= Suzanne Pagé =

French curator and museum director (born 1941)

Suzanne Pagé (born in 1941 in Brittany) is a French curator and museum director. She is currently the artistic director of the Louis Vuitton Foundation for Creation in Paris.

==Career==

===Musée d'Art Moderne de la Ville de Paris===
In 1973 Pagé began to run the ARC (Animation/Research/Confrontation) research and exhibition area within the Musée d'Art Moderne de la Ville de Paris. Pagé became the director of the Musée d'Art Moderne de la Ville de Paris in Paris in 1988, a position she held until 2007 when she was succeeded by Fabrice Hergott.

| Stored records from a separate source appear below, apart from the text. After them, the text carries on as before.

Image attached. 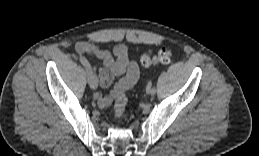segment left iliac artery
I'll use <instances>...</instances> for the list:
<instances>
[{"label":"left iliac artery","instance_id":"left-iliac-artery-1","mask_svg":"<svg viewBox=\"0 0 259 156\" xmlns=\"http://www.w3.org/2000/svg\"><path fill=\"white\" fill-rule=\"evenodd\" d=\"M152 82V81H151ZM158 94V91L156 89V86L155 85H152V95H157Z\"/></svg>","mask_w":259,"mask_h":156}]
</instances>
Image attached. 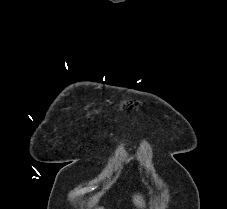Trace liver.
Instances as JSON below:
<instances>
[{
	"instance_id": "1",
	"label": "liver",
	"mask_w": 227,
	"mask_h": 209,
	"mask_svg": "<svg viewBox=\"0 0 227 209\" xmlns=\"http://www.w3.org/2000/svg\"><path fill=\"white\" fill-rule=\"evenodd\" d=\"M134 203H135V205H137V207H143L141 197H134Z\"/></svg>"
}]
</instances>
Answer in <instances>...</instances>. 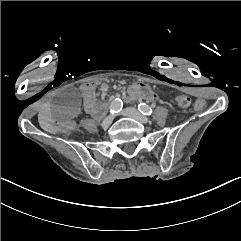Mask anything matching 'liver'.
I'll use <instances>...</instances> for the list:
<instances>
[{"instance_id":"liver-1","label":"liver","mask_w":241,"mask_h":241,"mask_svg":"<svg viewBox=\"0 0 241 241\" xmlns=\"http://www.w3.org/2000/svg\"><path fill=\"white\" fill-rule=\"evenodd\" d=\"M39 124L43 130H45L48 133L56 134V130L53 128L52 124L50 122L52 121V117L49 115H40L39 116Z\"/></svg>"}]
</instances>
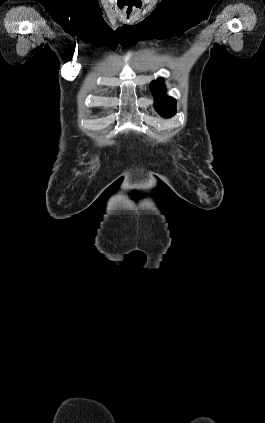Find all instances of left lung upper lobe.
Segmentation results:
<instances>
[{"instance_id":"5c2ea615","label":"left lung upper lobe","mask_w":265,"mask_h":423,"mask_svg":"<svg viewBox=\"0 0 265 423\" xmlns=\"http://www.w3.org/2000/svg\"><path fill=\"white\" fill-rule=\"evenodd\" d=\"M151 90L155 96L156 111L164 116L171 117L176 112V100L172 97H164L165 85L162 78H159L151 83Z\"/></svg>"}]
</instances>
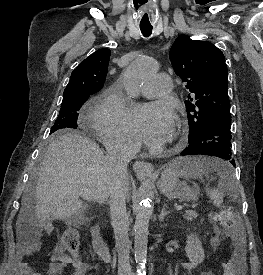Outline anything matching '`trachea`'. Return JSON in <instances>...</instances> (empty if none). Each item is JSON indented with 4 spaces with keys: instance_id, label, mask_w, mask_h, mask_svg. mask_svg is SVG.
Wrapping results in <instances>:
<instances>
[{
    "instance_id": "obj_1",
    "label": "trachea",
    "mask_w": 263,
    "mask_h": 275,
    "mask_svg": "<svg viewBox=\"0 0 263 275\" xmlns=\"http://www.w3.org/2000/svg\"><path fill=\"white\" fill-rule=\"evenodd\" d=\"M153 27H140L144 37H149L152 34Z\"/></svg>"
}]
</instances>
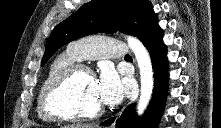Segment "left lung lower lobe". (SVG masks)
<instances>
[{
  "label": "left lung lower lobe",
  "mask_w": 221,
  "mask_h": 128,
  "mask_svg": "<svg viewBox=\"0 0 221 128\" xmlns=\"http://www.w3.org/2000/svg\"><path fill=\"white\" fill-rule=\"evenodd\" d=\"M147 47L155 71L154 95L148 109L139 123L135 122V104L129 105L116 121V128H155L160 121L164 101L167 95L168 84V61L166 58L167 49L163 43V31L158 23L154 25L151 32L143 42ZM115 118H111L101 125L109 126Z\"/></svg>",
  "instance_id": "left-lung-lower-lobe-1"
}]
</instances>
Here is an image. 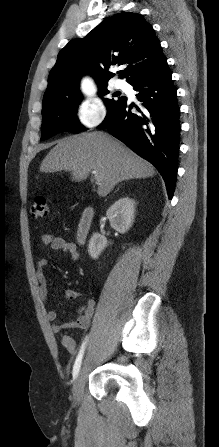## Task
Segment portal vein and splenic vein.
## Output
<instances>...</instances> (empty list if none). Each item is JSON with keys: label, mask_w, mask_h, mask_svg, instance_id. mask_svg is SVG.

===Louis Vuitton Foundation for Creation===
In 2006 Pagé was appointed as the artistic director of Louis Vuitton Foundation for Creation. The Foundation will exhibit artworks from the LVMH collection alongside contemporary temporary exhibitions. The Foundation is located in the Bois de Boulogne in Paris and was designed by the architect Frank Gehry. The Foundation is due to open to the public in the fall of 2014.

==Recognition==
In 2008 Pagé was awarded the Art Cologne Prize.

In 2014 Pagé was listed as one of the Most Influential Women in the European Art World by Artnet.